§ INSTRUCTIONS FOR THE TASK:
Please retype the data in full and exactly; the pictures are not part of the copy.

Start of INFORMATION SHOWN

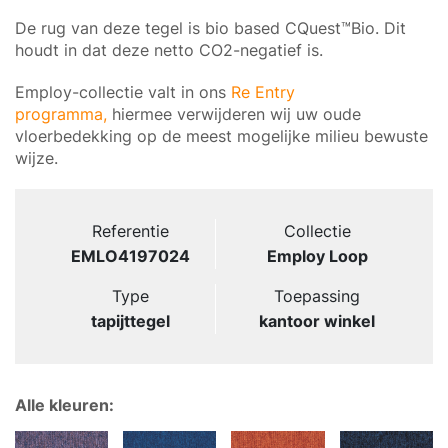
De rug van deze tegel is bio based CQuest™Bio. Dit
houdt in dat deze netto CO2-negatief is.
Employ-collectie valt in ons
Re Entry
programma,
hiermee verwijderen wij uw oude
vloerbedekking op de meest mogelijke milieu bewuste
wijze.
Referentie
Collectie
EMLO4197024
Employ Loop
Type
Toepassing
tapijttegel
kantoor winkel
Alle kleuren:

End of INFORMATION SHOWN

§ EXERCISE OUTPUT:
De rug van deze tegel is bio based CQuest™Bio. Dit
houdt in dat deze netto CO2-negatief is.
Employ-collectie valt in ons
Re Entry
programma,
hiermee verwijderen wij uw oude
vloerbedekking op de meest mogelijke milieu bewuste
wijze.
Referentie
Collectie
EMLO4197024
Employ Loop
Type
Toepassing
tapijttegel
kantoor winkel
Alle kleuren:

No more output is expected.